── DATA SHOWN

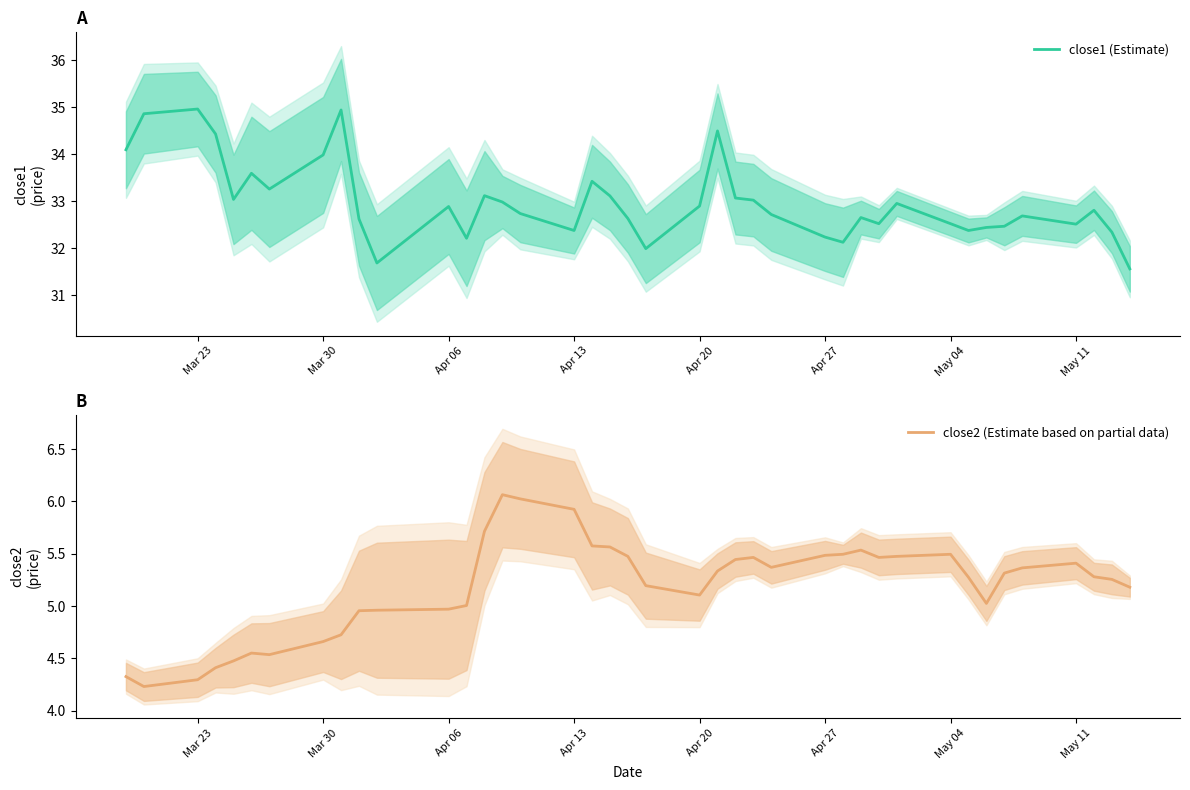

Is it true that close2 (Estimate based on partial data) equals 4.3 at Mar 23?

True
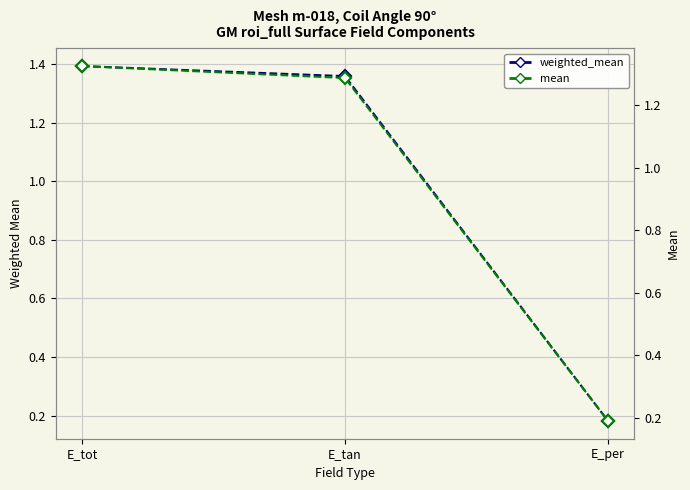

The mean series shows 0.2 at E_per. True or false?

True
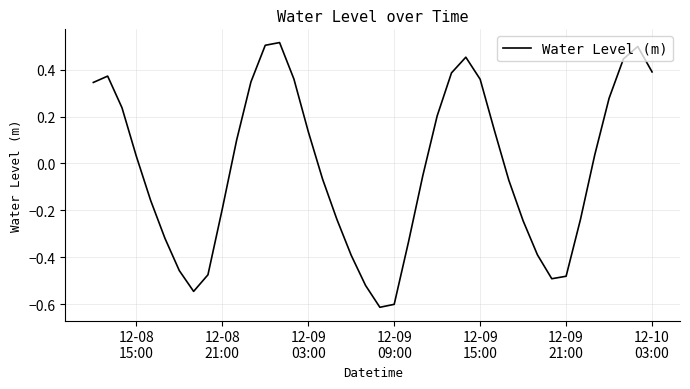

How many distinct data groups are displayed?

1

────

INSTRUCTIONS TO FOLLOW —
Copy out every line of text in the rows above word for word, leaving out the pictures.

SOLUTION TO THIS TASK —
Is it true that close2 (Estimate based on partial data) equals 4.3 at Mar 23?

True

The mean series shows 0.2 at E_per. True or false?

True

How many distinct data groups are displayed?

1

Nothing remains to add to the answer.